Getting Started with huggingfaceR

What is huggingfaceR?

huggingfaceR provides R users with direct access to over 500,000 machine learning models hosted on the Hugging Face Hub. The package uses the Hugging Face Inference API, so you can perform natural language processing tasks – classification, embeddings, chat, text generation, and more – without installing Python or managing model weights locally.

Key design principles:

No Python required. Authentication and a network connection are all you need.
Tidyverse-native. Every function accepts character vectors and returns tibbles.
Pipe-friendly. Functions compose naturally with dplyr, tidyr, and the rest of the tidyverse.

Installation

Install the released version from CRAN or the development version from GitHub:

# From CRAN
install.packages("huggingfaceR")

# Development version
# install.packages("devtools")
devtools::install_github("farach/huggingfaceR")

Authentication

Hugging Face requires an API token for inference requests.

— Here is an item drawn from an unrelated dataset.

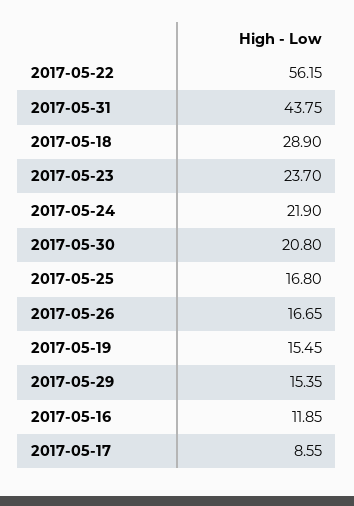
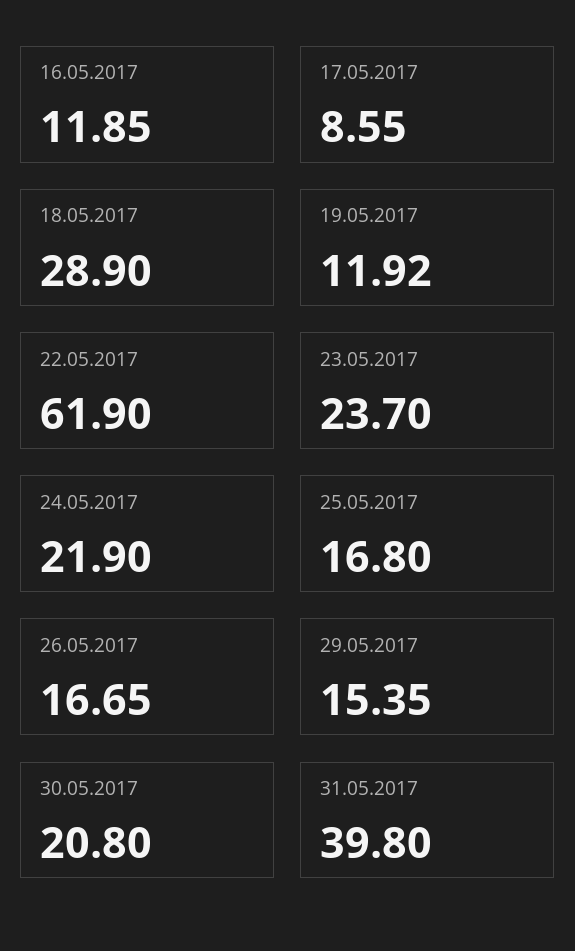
2017-05-22: 56.15 -> 61.9
2017-05-31: 43.75 -> 39.8
2017-05-19: 15.45 -> 11.92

To obtain one:

Create a free account at huggingface.co.
Navigate to Settings > Access Tokens.
Generate a token with at least read access.

Then configure the token in R:

library(huggingfaceR)

# Store your token persistently (writes to .Renviron)
hf_set_token("hf_your_token_here", store = TRUE)

# Verify authentication
hf_whoami()

After storing the token, it is loaded automatically in future sessions.

Quick Tour

Classify Text

Assign labels to text using pre-trained classifiers. The default model performs sentiment analysis, but you can supply any classification model from the Hub.

# Sentiment analysis
hf_classify("I love using R for data science!")

# Zero-shot classification with custom labels (no training needed)
hf_classify_zero_shot(
  "NASA launches new Mars rover",
  labels = c("science", "politics", "sports", "entertainment")
)

Generate Embeddings

Convert text into dense numeric vectors that capture semantic meaning. Similar texts produce similar vectors.

sentences <- c(
  "The cat sat on the mat",
  "A feline rested on the rug",
  "The dog played in the park"
)

embeddings <- hf_embed(sentences)
embeddings

# Compute pairwise cosine similarity
hf_similarity(embeddings)

Chat with a Language Model

Interact with open-source large language models through a simple interface.

# Single question
hf_chat("What is the tidyverse?")

# Guide the model with a system prompt
hf_chat(
  "Explain logistic regression in two sentences.",
  system = "You are a statistics instructor. Use plain language."
)

Explore the Hub

Search for models and load datasets directly into R without leaving your session.

# Find popular text classification models
hf_search_models(task = "text-classification", limit = 5)

# Load dataset rows into a tibble
imdb <- hf_load_dataset("imdb", split = "train", limit = 100)
head(imdb)

Working with Data Frames

All huggingfaceR functions accept character vectors and return tibbles, so they integrate naturally into tidyverse pipelines.

library(dplyr)
library(tidyr)

reviews <- tibble(

  product_id = 1:5,
  review = c(
    "Excellent quality, highly recommend!",
    "Broke after one week of use",
    "Good value for the price",
    "Disappointing, not as advertised",
    "Love it! Will buy again"
  )
)

# Add sentiment scores
reviews |>
  mutate(sentiment = hf_classify(review)) |>
  unnest(sentiment) |>
  select(product_id, review, label, score)

Next Steps

For deeper coverage of each capability, see the following vignettes:

Text Classification and Zero-Shot Labeling – sentiment analysis, custom categories, and data frame workflows.
Embeddings, Similarity, and Semantic Search – vector representations, clustering, topic modeling, and visualization.
Chat, Conversations, and Text Generation – LLM interaction patterns, multi-turn conversations, and fill-mask.
Hub Discovery, Datasets, and Tidymodels Integration – searching models, loading data, and building ML pipelines with embeddings.
Analyzing the Anthropic Economic Index – a research-oriented case study using embeddings, clustering, and zero-shot classification on real-world AI adoption data.

For production workloads: The classification and embeddings vignettes cover batch processing functions (hf_embed_batch(), hf_classify_batch(), etc.) that use parallel requests and disk checkpointing for processing thousands of texts efficiently.